8.2 Regression hypotheses
Let’s move on from correlations to regressions, where we test whether one variable can predict another. To do that, let’s start by considering what it is we actually hypothesise in doing a linear regression.
8.2.1 Terminology
Let’s kick off the regression portion of this module with a bit of terminology: - The line is called the line of best fit. The slope of the line is, well, the slope. It describes how much Y changes if X changes by one unit. - The point at which the line crosses the y-axis is called the intercept (the y-intercept in full). The intercept is one of the two paramaters of a regression line (the other being the slope).
Linear regressions involve plotting a line of best fit to the data, and using this line to make predictions.

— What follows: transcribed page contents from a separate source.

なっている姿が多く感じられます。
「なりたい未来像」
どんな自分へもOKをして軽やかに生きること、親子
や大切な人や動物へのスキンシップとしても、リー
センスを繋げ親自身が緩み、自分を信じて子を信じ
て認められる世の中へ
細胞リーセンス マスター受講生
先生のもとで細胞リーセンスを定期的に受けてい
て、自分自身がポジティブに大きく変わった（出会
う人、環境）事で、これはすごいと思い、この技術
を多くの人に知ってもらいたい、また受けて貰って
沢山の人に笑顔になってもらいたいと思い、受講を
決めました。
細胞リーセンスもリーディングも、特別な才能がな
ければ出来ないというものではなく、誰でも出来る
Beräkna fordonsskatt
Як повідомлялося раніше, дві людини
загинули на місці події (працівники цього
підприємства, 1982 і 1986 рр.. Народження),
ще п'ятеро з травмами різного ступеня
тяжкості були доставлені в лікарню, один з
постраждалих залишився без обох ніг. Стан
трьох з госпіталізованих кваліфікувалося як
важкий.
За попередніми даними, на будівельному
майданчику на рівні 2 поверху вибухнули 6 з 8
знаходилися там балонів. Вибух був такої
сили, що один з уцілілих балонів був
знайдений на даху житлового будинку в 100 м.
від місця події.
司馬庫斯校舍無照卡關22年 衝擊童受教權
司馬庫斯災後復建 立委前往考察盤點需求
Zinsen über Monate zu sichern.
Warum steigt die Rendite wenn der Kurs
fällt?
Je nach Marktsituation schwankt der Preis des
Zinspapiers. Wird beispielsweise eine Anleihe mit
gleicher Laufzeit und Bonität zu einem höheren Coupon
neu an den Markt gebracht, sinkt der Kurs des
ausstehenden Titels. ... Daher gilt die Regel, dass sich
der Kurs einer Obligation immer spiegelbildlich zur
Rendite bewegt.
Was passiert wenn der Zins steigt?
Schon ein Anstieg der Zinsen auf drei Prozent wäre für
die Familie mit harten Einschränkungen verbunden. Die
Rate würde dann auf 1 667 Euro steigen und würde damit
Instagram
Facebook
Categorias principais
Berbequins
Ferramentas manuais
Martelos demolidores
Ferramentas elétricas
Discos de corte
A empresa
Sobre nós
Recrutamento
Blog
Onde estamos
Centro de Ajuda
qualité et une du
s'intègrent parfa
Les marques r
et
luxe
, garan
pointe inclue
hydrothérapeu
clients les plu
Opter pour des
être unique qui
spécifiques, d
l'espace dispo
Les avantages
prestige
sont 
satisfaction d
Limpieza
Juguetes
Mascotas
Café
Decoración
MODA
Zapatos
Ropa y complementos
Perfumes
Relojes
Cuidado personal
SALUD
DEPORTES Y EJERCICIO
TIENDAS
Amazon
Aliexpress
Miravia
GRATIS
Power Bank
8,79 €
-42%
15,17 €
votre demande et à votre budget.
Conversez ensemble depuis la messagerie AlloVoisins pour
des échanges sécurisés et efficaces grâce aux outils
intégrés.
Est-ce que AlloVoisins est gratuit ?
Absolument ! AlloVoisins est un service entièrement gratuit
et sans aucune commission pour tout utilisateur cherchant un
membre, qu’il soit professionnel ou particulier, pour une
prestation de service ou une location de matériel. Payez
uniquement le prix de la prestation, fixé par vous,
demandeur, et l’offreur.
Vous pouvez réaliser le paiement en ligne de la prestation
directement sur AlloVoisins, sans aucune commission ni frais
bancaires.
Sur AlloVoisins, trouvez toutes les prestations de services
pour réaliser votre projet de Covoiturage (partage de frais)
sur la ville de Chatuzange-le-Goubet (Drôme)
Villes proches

If you think back to high school, you may have learned something like y = mx + c or y = ax + b in algebra to describe a straight line. In linear regression, we use the same concepts to both describe our line and make predictions using it (more on that later). The key difference is that we change the letters a bit:
\[ y = \beta_0 + \beta_1x + \epsilon_i \]
Let’s break this down:
- y is simply our predicted value (i.e. the line of best fit)

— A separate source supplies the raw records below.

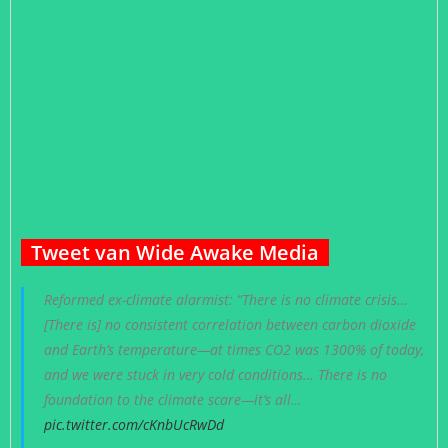
Tweet van Wide Awake Media
Reformed ex-climate alarmist: “There is no climate crisis…
[There is] no consistent correlation between carbon dioxide
and Earth’s temperature—at times CO2 was 1300% of today,
and we were stuck in very cold conditions… There is no
foundation to the climate scare—it’s all…
pic.twitter.com/cKnbUcRwDd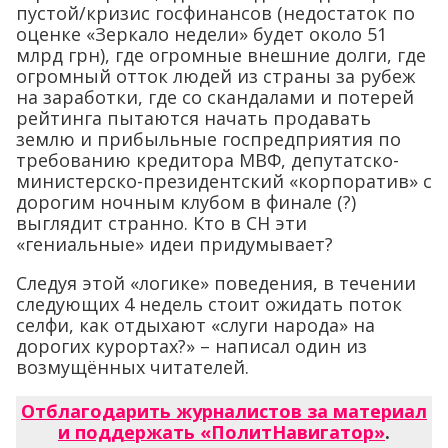
пустой/кризис госфинансов (недостаток по
оценке «Зеркало недели» будет около 51
млрд грн), где огромные внешние долги, где
огромный отток людей из страны за рубеж
на заработки, где со скандалами и потерей
рейтинга пытаются начать продавать
землю и прибыльные госпредприятия по
требованию кредитора МВФ, депутатско-
министерско-президентский «корпоратив» с
дорогим ночным клубом в финале (?)
выглядит странно. Кто в СН эти
«гениальные» идеи придумывает?
Следуя этой «логике» поведения, в течении
следующих 4 недель стоит ожидать поток
селфи, как отдыхают «слуги народа» на
дорогих курортах?» – написал один из
возмущённых читателей.
Отблагодарить журналистов за материал
и поддержать «ПолитНавигатор»
.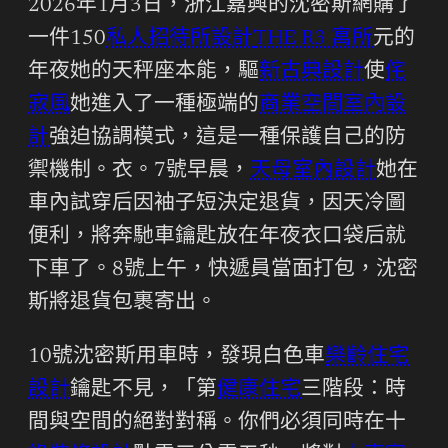
2026年1月3日，浙江嘉興的沈密斯網購了
一件150
私人招待所設計
THE R3 寓所
元的
年夜她的天秤座本能，驅
新古典設計
使
侘
寂風
她進入了一種極端的
商業空間室內設
計
強迫協調模式，這是一種保護自己的防
禦機制。衣。7號早晨，
天母室內設計
她在
車內試穿后因袖子短決定退貨，因天冷圖
便利，將奔馳車鑰匙放在年夜衣口袋后就
下車了。8號上午，快遞員當面打包，沈密
斯將退貨包裹寄出。
10號沈密斯用車時，發現白色車
樂齡住宅
設計
鑰匙不見，「第
健康住宅
三階段：時
間與空間的絕對對稱。你們必須同時在十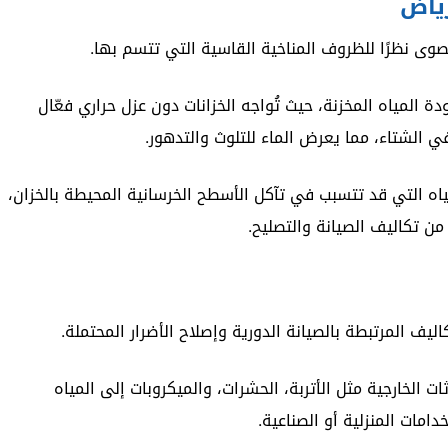
رياض
صوى نظرًا للظروف المناخية القاسية التي تتسم بها.
المياه المخزنة، حيث تُواجه الخزانات دون عزل حراري فعّال
 الشتاء، مما يعرض الماء للتلوث والتدهور.
ياه التي قد تتسبب في تآكل الأسطح الخرسانية المحيطة بالخزان،
 من تكاليف الصيانة والتصليح.
ليف المرتبطة بالصيانة الدورية وإصلاح الأضرار المحتملة.
ت الخارجية مثل الأتربة، الحشرات، والميكروبات إلى المياه
امات المنزلية أو الصناعية.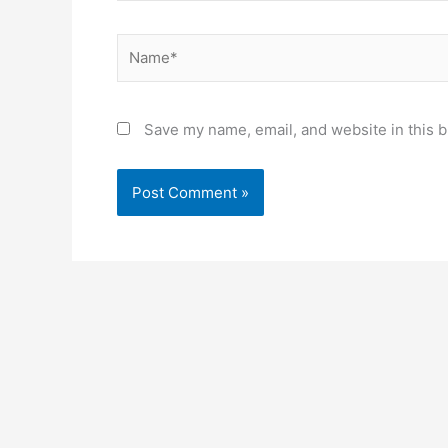
Name*
Save my name, email, and website in this b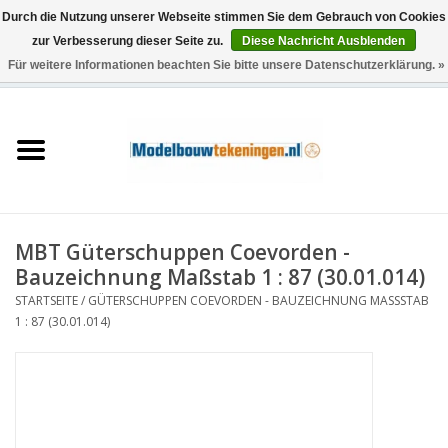
Durch die Nutzung unserer Webseite stimmen Sie dem Gebrauch von Cookies
zur Verbesserung dieser Seite zu.
Diese Nachricht Ausblenden
Für weitere Informationen beachten Sie bitte unsere Datenschutzerklärung. »
0 Artikel - €0,00
Startseite
Schiffe
Züge
MBT Güterschuppen Coevorden -
Holzbau
Bauzeichnung Maßstab 1 : 87 (30.01.014)
STARTSEITE
/
GÜTERSCHUPPEN COEVORDEN - BAUZEICHNUNG MASSSTAB 1
Landschaft
: 87 (30.01.014)
Maschinen
Dokumentation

- \(\beta_0\) is our intercept (the c in y = mx + c)
- \(x\) simply refers to our independent variable
- \(\beta_1\) is the slope for the independent variable - in other words, how much y increases for every unit increase of x. We also call this B
- \(\epsilon_i\) is error, which is essentially random variation (due to sampling). This error is normally distributed.

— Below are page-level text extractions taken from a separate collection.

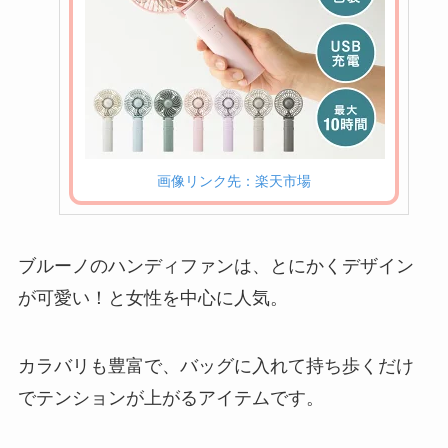
画像リンク先：楽天市場
ブルーノのハンディファンは、とにかくデザイン
が可愛い！と女性を中心に人気。
カラバリも豊富で、バッグに入れて持ち歩くだけ
でテンションが上がるアイテムです。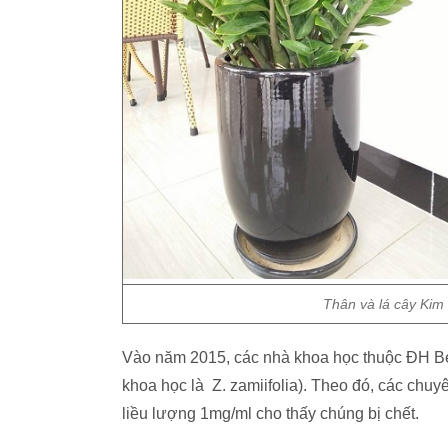
Thân và lá cây Kim 
Vào năm 2015, các nhà khoa học thuộc ĐH Ber
khoa học là Z. zamiifolia). Theo đó, các chuyê
liều lượng 1mg/ml cho thấy chúng bị chết.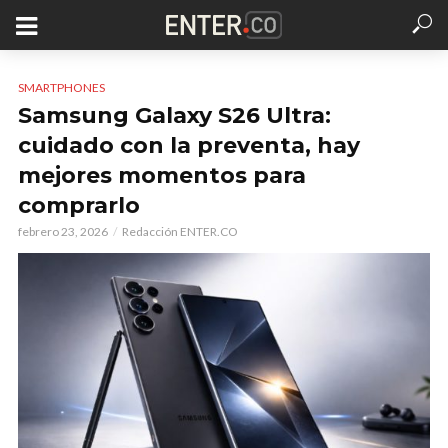
SMARTPHONES
Samsung Galaxy S26 Ultra:
cuidado con la preventa, hay
mejores momentos para
comprarlo
febrero 23, 2026
Redacción ENTER.CO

Keep this in mind for now - we’ll come back to this later in the module!
8.2.2 Hypothesis testing in regressions
When we conduct a linear regression, in part we’re testing if the two variables are correlated. However, we’re also testing whether we can predict our DV from our IV, so our statistical hypotheses are formulated around this idea. Our null and alternative hypotheses are therefore about the slope (\(\beta_1\)):
\(H_0: \beta_1 = 0\), i.e. the slope is 0
\(H_1: \beta_1 \neq 0\), i.e. the slope is not equal to 0
Consider the two graphs below. On the left is a graph where the line of best fit has a slope of 0 (the null). No matter what value X is, the value of Y is always the same (2.5 in this example) - in other words, X does not predict Y. The graph on the right side, on the other hand, is an example of the alternative hypothesis in this scenario. Here, X does clearly predict Y - as X increases, Y increases as well.
But how do we actually test this? The answer is something we’ve seen before - we do a t-test!
We came across t-tests in context of comparing two means against each other. The logic here is exactly the same, except now we compare two slopes with each other - the slope we actually observe (B) minus the null hypothesis slope (0). We can use this logic to calculate a t-statistic using the below formula:
\[ t = \frac{B}{SE_B} \]
Where B = observed slope and SE = standard error of B. This is the same formula as the calculation for a t-test, albeit that the top row is just B (because it is B - 0). We can do this for each predictor, and then use the same t-distribution to test whether this slope is significant - in other words, whether our predictor (IV) significantly predicts our outcome (DV).